* _Travail demandé_
a) D'après le texte fourni sur le film « Sans laisser d'adresse », expliquez en une à trois phrases pourquoi ce film a touché beaucoup de gens à l'époque.
b) Quel âge avait Bernard Blier lorsqu'il a tourné « Sans laisser d'adresse », selon le texte fourni ?

* _Texte fourni_
AAAA En 1996, Jean-Paul Le Chanois racontait à propos de son film : "Je n'ai pas voulu faire pleurer les gens et le film est émaillé de choses comiques. Certains de mes confrères se sont moqués de moi. Si on observe les braves gens autour de soi on trouve des témoignages permanents de la solidarité humaine [...] "Sans laisser d'adresse", film sur la solidarité humaine, a touché beaucoup de gens à l'époque parce que pour la première fois on voyait un meeting syndical, ce qui frappe immédiatement les classes populaires. [...] Il y a aussi Danièle Delorme qui est remarquable et qui était à ce moment là grande vedette." Cette dernière raconte : "Je n'ai pas de souvenirs marquant du tournage. Nous formions une petite équipe très unie, lâchée dans Paris, la nuit, le jour - car nous avions quelques scènes à tourner au studio de Francoeur - sans qu'on nous dérange. Le tournage dans les rues n'étaient pas simple et les éclairages de nuit posaient problème. La chronique populiste qu'avait voulue Le Chanois s'apparentait un peu au néoréalisme des Italiens et cela, pour l'époque, était assez original. J'étais en confiance aussi parce que comme partenaire Bernard Blier qui est un peu mon parrain." Danièle Delorme se rappelle aussi que, une fois qu'ils habitaient leurs personnages respectifs, le réalisateur laissait aller les comédiens. "Avec des acteurs aussi rompus au métier que Blier cela allait tout seul" ajoute-t-elle. "L'effort de Le Chanois portait sur la technique et je me souviens que c'est avec le cadreur, Natteau, qu'il avait le plus d'échanges. Il improvisait pour des détails peut être mais, en fait, il suivait son découpage qu'il avait minutieusement préparé."

 

Danièle Delorme, Bernard Blier, Gérard Oury et Jacques Dynam évoquent l'introuvable Pelletier

 

Un film important dans la carrière de Bernard Blier

AAAA En chauffeur de taxi complaisant et désabusé, Bernard Blier entre parfaitement dans la peau de son personnage. Est-ce exceptionnel ? Non, car Blier est un acteur d'exception et complet capable de tout jouer. Du mélodrame à la comédie, il campe volontiers des rôles très différents dans les films qui jalonnent sa carrière. Son physique rondouillard l'interdisant de jouer les jeunes premiers, il campe le plus souvent le Français moyen, timide, cocu ou amoureux. Mais c'est sans nul doute les prestations de malfrats et de commissaires de police qu'il multiplie déjà. Né en 1919, il a 31 ans lorsqu'il tourne "Sans Laisser d'adresse". Il y excelle, dans un registre attendrissant mais tragique, en mettant en pratique la théorie acquise aux cours d'art dramatique chez Julien Bertheau et Raymond Rouleau puis au Conservatoire auprès de Louis Jouvet. A cette époque, ses compositions les plus marquantes sont graves et noires, comme dans "Quai des Orfèvres" de Clouzot (1947), "Manèges" d'Yves Allégret (1949) ou, plus tard, dans "Les Misérables" de Jean-Paul Le Chanois où il joue Javert. On est loin du Blier transformé par Georges Lautner qui, dans les années 1960, devait faire de l'acteur une superstar comique avec l'inoubliable Raoul Volfoni - sournois, malfaisant, maladroit et le plus souvent ridicule - dans "Les Tontons flingueurs" en 1963 puis l'espion italien Cafarelli déguisé en ecclésiastique dans "Les Barbouzes" l'années suivante. Devenu pillier de l'audiarderie et un acteur incontournable de la comédie, il aura l'occasion de retrouver Louis de Funès dans deux comédies en jouant - encore ! - des commissaires de police. Ce seront "Le Grand restaurant" de Jacques Besnard (1966) et l'excellent "Jo" de Jean Girault (1971).

* _Données fournies_
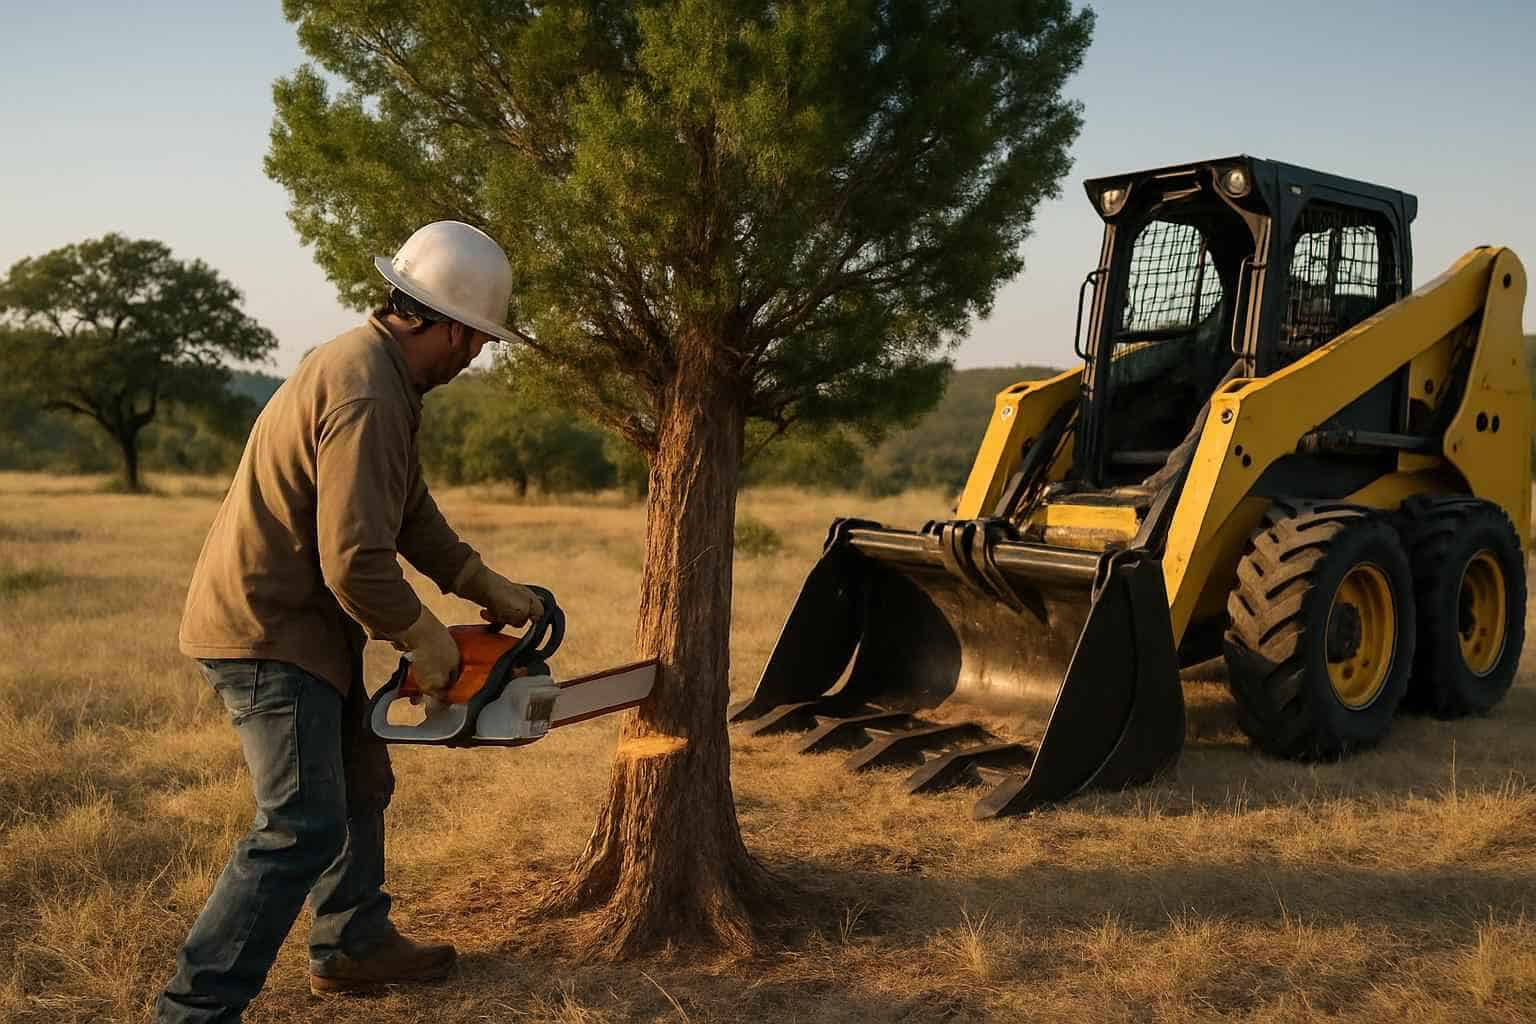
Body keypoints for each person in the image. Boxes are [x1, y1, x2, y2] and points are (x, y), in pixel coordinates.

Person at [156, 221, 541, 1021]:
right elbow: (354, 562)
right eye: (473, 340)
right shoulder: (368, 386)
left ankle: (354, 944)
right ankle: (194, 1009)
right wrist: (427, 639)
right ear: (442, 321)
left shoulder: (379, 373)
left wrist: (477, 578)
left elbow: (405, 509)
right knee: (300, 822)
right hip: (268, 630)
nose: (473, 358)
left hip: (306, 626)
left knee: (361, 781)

* _Réponses attendues_
a) Selon Jean-Paul Le Chanois, le film a touché beaucoup de gens parce que, pour la première fois, on y voyait un meeting syndical, ce qui frappe immédiatement les classes populaires.

b) Il avait 31 ans.